Tahaiupehe, Daughter of the Pigeon, of Taaoa

Nataro Puelleray and wife
He is the most learned Marquesan and the only one who knows the language and legends thoroughly

The unfortunate Malay got upon his horse and, his soul deep in the swamp of jealousy, departed to resume his copra-making.

Court adjourned. The judge, the clerk, and the interpreter, Daughter of the Pigeon, and I toasted the blind goddess in rum, the sun being very hot on the iron roof. Bauda and I stayed to breakfast at eleven o'clock, and the governor permitted me to look through the dossier of Daughter of the Pigeon. This record is kept of all Marquesans or others resident in the islands; each governor adds his facts and prejudices and each newcoming official finds the history and reputation of each of his charges set down for his perusal. In this record of Daughter of the Pigeon I found the reason for the malevolent character depicted by her face.

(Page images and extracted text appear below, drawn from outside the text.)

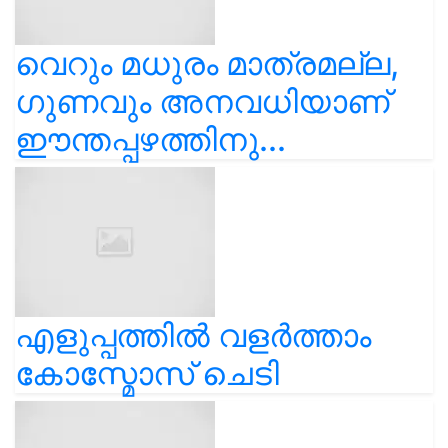
വെറും മധുരം മാത്രമല്ല,
ഗുണവും അനവധിയാണ്
ഈന്തപ്പഴത്തിനു...
എളുപ്പത്തിൽ വളർത്താം
കോസ്മോസ് ചെടി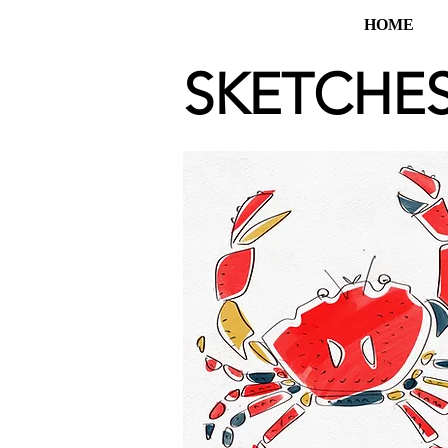
HOME
SKETCHE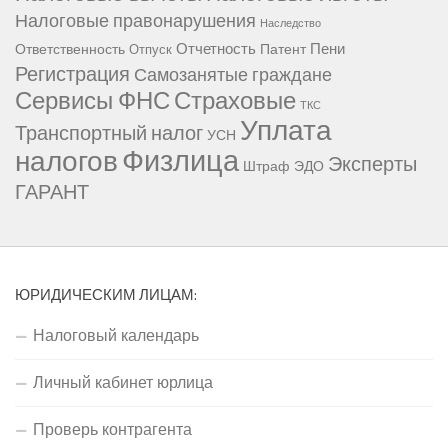
Налоговые правонарушения
Наследство
Отчетность
Пени
Ответственность
Патент
Отпуск
Регистрация
Самозанятые граждане
Сервисы ФНС
Страховые
ТКС
Уплата
Транспортный налог
УСН
Физлица
налогов
Эксперты
Штраф
ЭДО
ГАРАНТ
ЮРИДИЧЕСКИМ ЛИЦАМ:
Налоговый календарь
Личный кабинет юрлица
Проверь контрагента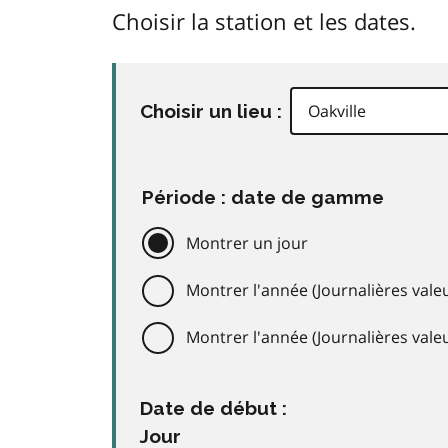
Choisir la station et les dates.
Choisir un lieu :
Période : date de gamme
Montrer un jour
Montrer l'année (Journalières valeu
Montrer l'année (Journalières val
Date de début :
Jour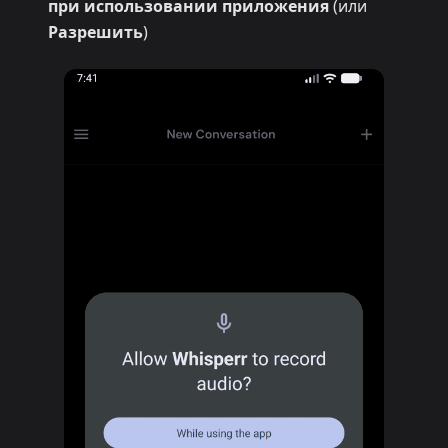
при использовании приложения
(или
Разрешить
)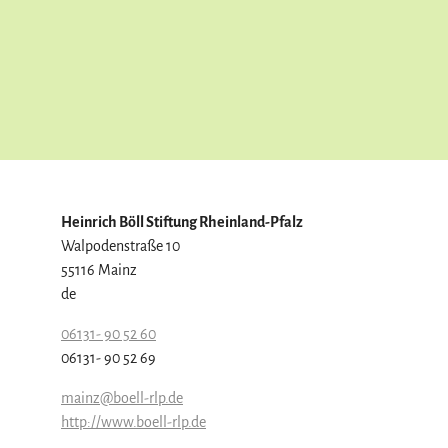
Heinrich Böll Stiftung Rheinland-Pfalz
Walpodenstraße 10
55116 Mainz
de
06131- 90 52 60
06131- 90 52 69
mainz@boell-rlp.de
http://www.boell-rlp.de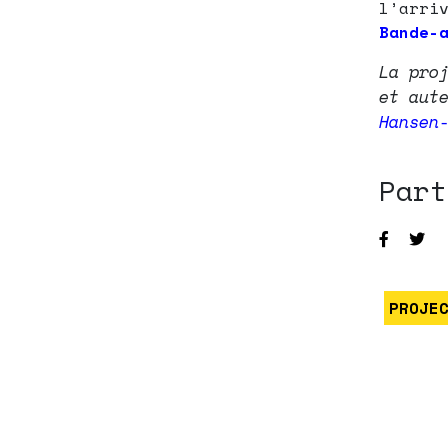
l’arri
Bande-
La pro
et aut
Hansen
Part
PROJE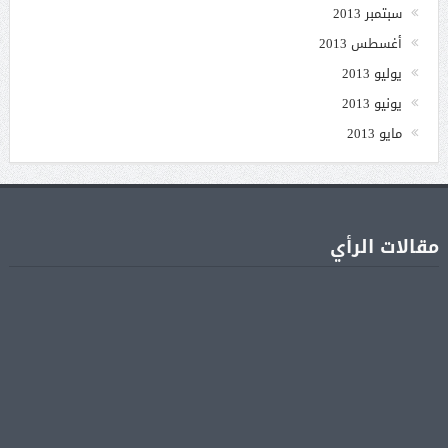
سبتمبر 2013
أغسطس 2013
يوليو 2013
يونيو 2013
مايو 2013
مقالات الرأي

The men of the hills have a terrible custom of capturing any woman of another valley who goes alone in their district. Grelet's first companion was caught one night by forty, who for punishment built the ten kilometres of road between Haniapa and Atuona. Many Daughters, the beautiful little leper, when thirteen years old was a victim of seventeen men, some of whom were imprisoned. Daughter of the Pigeon had had a fearful experience of this kind. It had seared her soul, and Santos was paying for his sex.

In feud times this custom was a form of retaliation, as the slaying of men and eating them. It has survived as a sport. Lest horror should spend itself upon these natives of the islands, I mention that in every state in our union similar records blacken our history. War's pages from the first glimmerings to the last foul moment reek with this deviltry. British and French at Badajoz and Tarragona, in Spain, left fearful memories. Occident and Orient alike are guilty. This crime smutches the chronicle of every invasion. It is part of the degradation of slums in all our cities, a sport of hoodlum gangs everywhere. In the Marquesas it is a recognized, though forbidden, game, and has its retaliatory side. Time was when troops of women have revenged it in strange, savage ways.

This unsubmissive and aggressive attitude of Marquesan women was brought home to me this very afternoon after the trial, when Daughter of the Pigeon came galloping up to my cabin. She reined in her horse like a cowboy who had lassoed a steer and, throwing the bridle over the branch of an orange-tree, tripped into my living-room, where I was writing.